▶ WHAT THE TASK REQUIRES:
Extract every taxonomic line from all of the records, from kingdom down to the last name given, and copy each line word for word.

▶ Stored records:
>>
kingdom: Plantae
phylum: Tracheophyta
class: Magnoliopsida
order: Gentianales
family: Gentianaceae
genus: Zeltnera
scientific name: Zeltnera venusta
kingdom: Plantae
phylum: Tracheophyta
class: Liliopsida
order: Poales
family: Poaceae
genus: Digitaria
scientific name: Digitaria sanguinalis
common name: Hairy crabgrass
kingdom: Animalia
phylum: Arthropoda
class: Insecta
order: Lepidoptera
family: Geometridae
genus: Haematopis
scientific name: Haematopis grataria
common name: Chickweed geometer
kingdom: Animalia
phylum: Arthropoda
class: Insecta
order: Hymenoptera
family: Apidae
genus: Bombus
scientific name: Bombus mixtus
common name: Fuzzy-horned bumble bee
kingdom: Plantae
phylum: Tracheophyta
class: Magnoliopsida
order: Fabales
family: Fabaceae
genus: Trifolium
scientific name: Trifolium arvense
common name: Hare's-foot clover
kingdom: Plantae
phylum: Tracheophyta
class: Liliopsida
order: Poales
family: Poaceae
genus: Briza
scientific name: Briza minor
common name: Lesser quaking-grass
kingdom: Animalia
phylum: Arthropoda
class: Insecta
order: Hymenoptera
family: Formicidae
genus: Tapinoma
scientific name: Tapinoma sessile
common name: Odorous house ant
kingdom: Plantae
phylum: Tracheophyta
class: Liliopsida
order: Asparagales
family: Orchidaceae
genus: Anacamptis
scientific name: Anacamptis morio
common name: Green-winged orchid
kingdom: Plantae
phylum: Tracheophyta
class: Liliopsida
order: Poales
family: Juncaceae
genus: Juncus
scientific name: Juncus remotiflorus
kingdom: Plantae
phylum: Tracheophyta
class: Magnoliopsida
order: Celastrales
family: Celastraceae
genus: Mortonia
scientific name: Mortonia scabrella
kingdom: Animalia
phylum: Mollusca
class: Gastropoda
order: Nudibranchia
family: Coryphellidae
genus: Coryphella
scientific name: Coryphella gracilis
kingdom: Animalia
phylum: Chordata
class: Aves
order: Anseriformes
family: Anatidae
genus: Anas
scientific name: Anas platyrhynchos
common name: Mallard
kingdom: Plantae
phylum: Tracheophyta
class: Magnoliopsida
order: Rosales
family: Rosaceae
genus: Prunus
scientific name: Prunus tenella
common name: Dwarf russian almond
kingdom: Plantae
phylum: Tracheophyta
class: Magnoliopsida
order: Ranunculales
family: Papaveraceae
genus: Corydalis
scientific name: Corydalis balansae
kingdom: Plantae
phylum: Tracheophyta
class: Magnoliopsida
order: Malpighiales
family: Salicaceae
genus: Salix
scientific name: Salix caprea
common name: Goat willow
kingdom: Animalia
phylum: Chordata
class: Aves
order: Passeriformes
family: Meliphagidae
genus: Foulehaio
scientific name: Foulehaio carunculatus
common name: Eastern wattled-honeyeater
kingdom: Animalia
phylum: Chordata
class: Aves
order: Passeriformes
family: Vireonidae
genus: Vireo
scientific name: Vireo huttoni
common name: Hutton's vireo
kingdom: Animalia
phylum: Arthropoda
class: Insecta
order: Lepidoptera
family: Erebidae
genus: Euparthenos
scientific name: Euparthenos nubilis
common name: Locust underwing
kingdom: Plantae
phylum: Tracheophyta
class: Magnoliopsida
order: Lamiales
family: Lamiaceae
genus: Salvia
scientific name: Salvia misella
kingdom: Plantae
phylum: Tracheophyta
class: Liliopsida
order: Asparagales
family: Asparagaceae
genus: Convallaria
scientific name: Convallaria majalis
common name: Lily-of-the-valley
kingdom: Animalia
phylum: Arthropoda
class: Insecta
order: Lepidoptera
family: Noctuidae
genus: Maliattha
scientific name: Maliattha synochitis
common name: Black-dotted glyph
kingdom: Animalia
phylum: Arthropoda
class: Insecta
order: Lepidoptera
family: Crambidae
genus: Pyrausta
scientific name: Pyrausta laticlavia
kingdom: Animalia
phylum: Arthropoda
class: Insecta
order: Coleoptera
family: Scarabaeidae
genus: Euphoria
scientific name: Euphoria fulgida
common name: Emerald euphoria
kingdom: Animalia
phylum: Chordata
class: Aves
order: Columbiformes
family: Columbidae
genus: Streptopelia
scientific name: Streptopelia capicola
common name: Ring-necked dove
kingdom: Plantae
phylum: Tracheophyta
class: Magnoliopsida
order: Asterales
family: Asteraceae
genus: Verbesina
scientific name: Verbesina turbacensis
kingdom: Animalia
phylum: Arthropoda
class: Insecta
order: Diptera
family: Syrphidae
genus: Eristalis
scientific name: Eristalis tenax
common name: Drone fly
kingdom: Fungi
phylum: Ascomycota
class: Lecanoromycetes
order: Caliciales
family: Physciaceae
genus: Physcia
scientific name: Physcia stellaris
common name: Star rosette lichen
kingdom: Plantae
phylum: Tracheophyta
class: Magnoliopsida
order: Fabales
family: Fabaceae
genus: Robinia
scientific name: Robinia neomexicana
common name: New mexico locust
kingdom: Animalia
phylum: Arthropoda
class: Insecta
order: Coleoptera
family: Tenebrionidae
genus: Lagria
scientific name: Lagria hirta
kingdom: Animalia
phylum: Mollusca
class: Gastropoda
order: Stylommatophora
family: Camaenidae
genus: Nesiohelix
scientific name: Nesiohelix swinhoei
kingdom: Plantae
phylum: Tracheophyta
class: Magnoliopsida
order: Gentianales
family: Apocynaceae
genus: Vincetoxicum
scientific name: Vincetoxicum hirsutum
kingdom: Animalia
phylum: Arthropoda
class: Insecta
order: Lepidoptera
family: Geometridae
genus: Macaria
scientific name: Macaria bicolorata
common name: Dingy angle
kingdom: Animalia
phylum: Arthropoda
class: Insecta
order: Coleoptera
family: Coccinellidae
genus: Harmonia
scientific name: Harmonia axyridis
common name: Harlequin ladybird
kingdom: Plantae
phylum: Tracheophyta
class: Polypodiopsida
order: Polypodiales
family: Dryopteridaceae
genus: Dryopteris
<<
▶ SOLUTION FOR THIS PROBLEM:
kingdom: Plantae
phylum: Tracheophyta
class: Magnoliopsida
order: Gentianales
family: Gentianaceae
genus: Zeltnera
scientific name: Zeltnera venusta
kingdom: Plantae
phylum: Tracheophyta
class: Liliopsida
order: Poales
family: Poaceae
genus: Digitaria
scientific name: Digitaria sanguinalis
common name: Hairy crabgrass
kingdom: Animalia
phylum: Arthropoda
class: Insecta
order: Lepidoptera
family: Geometridae
genus: Haematopis
scientific name: Haematopis grataria
common name: Chickweed geometer
kingdom: Animalia
phylum: Arthropoda
class: Insecta
order: Hymenoptera
family: Apidae
genus: Bombus
scientific name: Bombus mixtus
common name: Fuzzy-horned bumble bee
kingdom: Plantae
phylum: Tracheophyta
class: Magnoliopsida
order: Fabales
family: Fabaceae
genus: Trifolium
scientific name: Trifolium arvense
common name: Hare's-foot clover
kingdom: Plantae
phylum: Tracheophyta
class: Liliopsida
order: Poales
family: Poaceae
genus: Briza
scientific name: Briza minor
common name: Lesser quaking-grass
kingdom: Animalia
phylum: Arthropoda
class: Insecta
order: Hymenoptera
family: Formicidae
genus: Tapinoma
scientific name: Tapinoma sessile
common name: Odorous house ant
kingdom: Plantae
phylum: Tracheophyta
class: Liliopsida
order: Asparagales
family: Orchidaceae
genus: Anacamptis
scientific name: Anacamptis morio
common name: Green-winged orchid
kingdom: Plantae
phylum: Tracheophyta
class: Liliopsida
order: Poales
family: Juncaceae
genus: Juncus
scientific name: Juncus remotiflorus
kingdom: Plantae
phylum: Tracheophyta
class: Magnoliopsida
order: Celastrales
family: Celastraceae
genus: Mortonia
scientific name: Mortonia scabrella
kingdom: Animalia
phylum: Mollusca
class: Gastropoda
order: Nudibranchia
family: Coryphellidae
genus: Coryphella
scientific name: Coryphella gracilis
kingdom: Animalia
phylum: Chordata
class: Aves
order: Anseriformes
family: Anatidae
genus: Anas
scientific name: Anas platyrhynchos
common name: Mallard
kingdom: Plantae
phylum: Tracheophyta
class: Magnoliopsida
order: Rosales
family: Rosaceae
genus: Prunus
scientific name: Prunus tenella
common name: Dwarf russian almond
kingdom: Plantae
phylum: Tracheophyta
class: Magnoliopsida
order: Ranunculales
family: Papaveraceae
genus: Corydalis
scientific name: Corydalis balansae
kingdom: Plantae
phylum: Tracheophyta
class: Magnoliopsida
order: Malpighiales
family: Salicaceae
genus: Salix
scientific name: Salix caprea
common name: Goat willow
kingdom: Animalia
phylum: Chordata
class: Aves
order: Passeriformes
family: Meliphagidae
genus: Foulehaio
scientific name: Foulehaio carunculatus
common name: Eastern wattled-honeyeater
kingdom: Animalia
phylum: Chordata
class: Aves
order: Passeriformes
family: Vireonidae
genus: Vireo
scientific name: Vireo huttoni
common name: Hutton's vireo
kingdom: Animalia
phylum: Arthropoda
class: Insecta
order: Lepidoptera
family: Erebidae
genus: Euparthenos
scientific name: Euparthenos nubilis
common name: Locust underwing
kingdom: Plantae
phylum: Tracheophyta
class: Magnoliopsida
order: Lamiales
family: Lamiaceae
genus: Salvia
scientific name: Salvia misella
kingdom: Plantae
phylum: Tracheophyta
class: Liliopsida
order: Asparagales
family: Asparagaceae
genus: Convallaria
scientific name: Convallaria majalis
common name: Lily-of-the-valley
kingdom: Animalia
phylum: Arthropoda
class: Insecta
order: Lepidoptera
family: Noctuidae
genus: Maliattha
scientific name: Maliattha synochitis
common name: Black-dotted glyph
kingdom: Animalia
phylum: Arthropoda
class: Insecta
order: Lepidoptera
family: Crambidae
genus: Pyrausta
scientific name: Pyrausta laticlavia
kingdom: Animalia
phylum: Arthropoda
class: Insecta
order: Coleoptera
family: Scarabaeidae
genus: Euphoria
scientific name: Euphoria fulgida
common name: Emerald euphoria
kingdom: Animalia
phylum: Chordata
class: Aves
order: Columbiformes
family: Columbidae
genus: Streptopelia
scientific name: Streptopelia capicola
common name: Ring-necked dove
kingdom: Plantae
phylum: Tracheophyta
class: Magnoliopsida
order: Asterales
family: Asteraceae
genus: Verbesina
scientific name: Verbesina turbacensis
kingdom: Animalia
phylum: Arthropoda
class: Insecta
order: Diptera
family: Syrphidae
genus: Eristalis
scientific name: Eristalis tenax
common name: Drone fly
kingdom: Fungi
phylum: Ascomycota
class: Lecanoromycetes
order: Caliciales
family: Physciaceae
genus: Physcia
scientific name: Physcia stellaris
common name: Star rosette lichen
kingdom: Plantae
phylum: Tracheophyta
class: Magnoliopsida
order: Fabales
family: Fabaceae
genus: Robinia
scientific name: Robinia neomexicana
common name: New mexico locust
kingdom: Animalia
phylum: Arthropoda
class: Insecta
order: Coleoptera
family: Tenebrionidae
genus: Lagria
scientific name: Lagria hirta
kingdom: Animalia
phylum: Mollusca
class: Gastropoda
order: Stylommatophora
family: Camaenidae
genus: Nesiohelix
scientific name: Nesiohelix swinhoei
kingdom: Plantae
phylum: Tracheophyta
class: Magnoliopsida
order: Gentianales
family: Apocynaceae
genus: Vincetoxicum
scientific name: Vincetoxicum hirsutum
kingdom: Animalia
phylum: Arthropoda
class: Insecta
order: Lepidoptera
family: Geometridae
genus: Macaria
scientific name: Macaria bicolorata
common name: Dingy angle
kingdom: Animalia
phylum: Arthropoda
class: Insecta
order: Coleoptera
family: Coccinellidae
genus: Harmonia
scientific name: Harmonia axyridis
common name: Harlequin ladybird
kingdom: Plantae
phylum: Tracheophyta
class: Polypodiopsida
order: Polypodiales
family: Dryopteridaceae
genus: Dryopteris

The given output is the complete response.